Dari hal-hal yang penulis jelaskan dalam penulisan skripsi ini, maka penulis mencoba memberikan hal-hal yang dapat disimpulkan bahwa.: 1. Suaka politik atau asylum adalah perlindungan yang diberikan oleh suatu Negara kepada orang asing yang terlibat perkara atau kejahatan politik dinegara lain atau Negara asal pemohon suaka. Kegiatan politik tersebut biasanya dilakukan karena motif dan tujuan politik atau karna tuntutan hak-hak politiknya secara umum. Kejahatan politik ini pun biasanya dilandasi oleh perbedaan pandangan politiknya dengan pemerintah yang berkuasa, bukan karena motif pribadi. Suaka politik merupakan bagian dari hubungan internasional dan diatur dalam hukum internasional atas dasar pertimbangan kemanusiaan. Setiap Negara berhak melindungi orang asing yang meminta suaka politik. 2. Dalam hubungan internasional, suaka dapat dibedakan menjadi suaka wilayah territorial asylum dan suaka diplomatik diplomatic asylum atau extra- territorial asylum.

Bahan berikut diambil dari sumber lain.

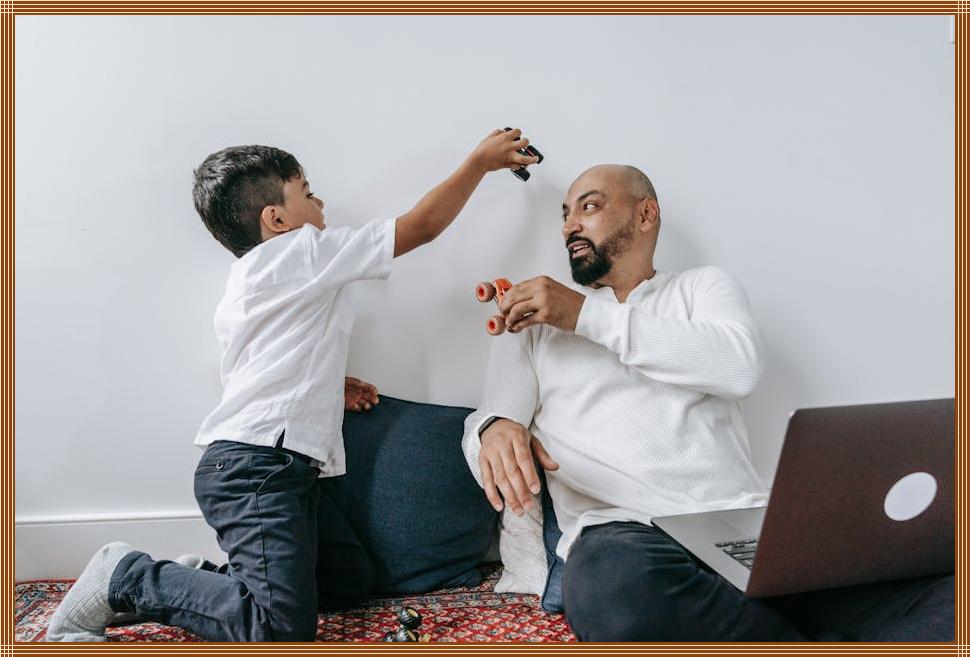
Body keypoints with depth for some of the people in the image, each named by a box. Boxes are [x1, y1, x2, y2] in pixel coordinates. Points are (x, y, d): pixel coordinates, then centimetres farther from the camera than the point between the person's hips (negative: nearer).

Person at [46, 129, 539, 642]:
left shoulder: (244, 282, 23)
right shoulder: (301, 252, -5)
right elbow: (421, 226, -4)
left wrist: (330, 385, 17)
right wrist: (480, 161, 7)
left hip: (283, 468, 11)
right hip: (256, 466, -11)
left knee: (351, 581, 11)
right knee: (285, 623, -23)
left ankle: (204, 579, 10)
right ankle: (125, 579, -4)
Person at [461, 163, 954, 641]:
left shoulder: (704, 287, 17)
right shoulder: (535, 319, 17)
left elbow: (741, 366, -5)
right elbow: (488, 422, 9)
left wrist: (587, 315, -7)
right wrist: (496, 431, -17)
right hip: (621, 532, 1)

Suaka wilayah atau suaka teritorial adalah perlindungan yang diberikan suatu negara kepada orang asing di dalam negara itu sendiri. Sebagai contoh, negara Indonesia memberi suaka politik kepada orang asing yang masuk ke wilayah indonesia. Sedangkan suaka diplomatik adalah suaka yang diberikan oleh suatu kedutaan besar terhadap orang yang bukan warga negaranya. 3. Pandangan ulama mengenai masalah suaka politik berpangkal dari pembagian mereka tentang dua negara dunia, yaitu dar al-harb dan dar al-Islam. Di samping itu, mereka juga bercermin pada praktik Nabi dalam hubungan internasional. Dari pembahasan mereka tentang hal ini, ulama kemudian merumuskan pendapat mengenai warga negara yang meminta suaka politik ke dar al-Islam.

B. Saran-Saran

Ada beberapa hal yang ingin penulis kemukankan berupa saran, setelah mengetahui betapa pentingnya hak-hak suaka politik bagi asylum seeker atau pencari suaka, yaitu: a. Pemerintah atau lembaga yang menangani masalah pencari suaka dan pengungsi, haruslah lebih memperhatikan hak-hak yang seharusnya mereka dapatkan, karna semua hak-hak tersebut sudah di tetapkan oleh Undang-Undang baik internasional, maupun nasional, sebagaimana yang tecantum di dalam Universal Declaration of Human Right dan Undang-Undang Dasar 1945 pasal 28 G yakni, “Setiap orang berhak untuk bebas dari penyiksaan atau perlakuan yang merendahkan derajat martabat menusia dan berhak memperoleh suaka politik dari negara lain ”. b. Di samping itu para pencari suaka pun haruslah meminta suaka berdasarkan ketentuan yang sudah ditetapkan sebagaimana yang tercantum dalam Undang- Undang HAM No. 39 Tahun 1999 pasal 28 ayat 2 yaitu,” hak sebagaimana dimaksud dalam ayat 1 tidak berlaku bagi mereka yang melakukan kejahatan nonpolitik atau perbuatan yang bertentangan dengan tujuan dan prinsip perserikatan bangsa-bangsa. Dalam hal ini yang menentukan suatu perbuatan termasuk kejahatan politik atau nonpolitik adalah negara yang menerima pencari suaka.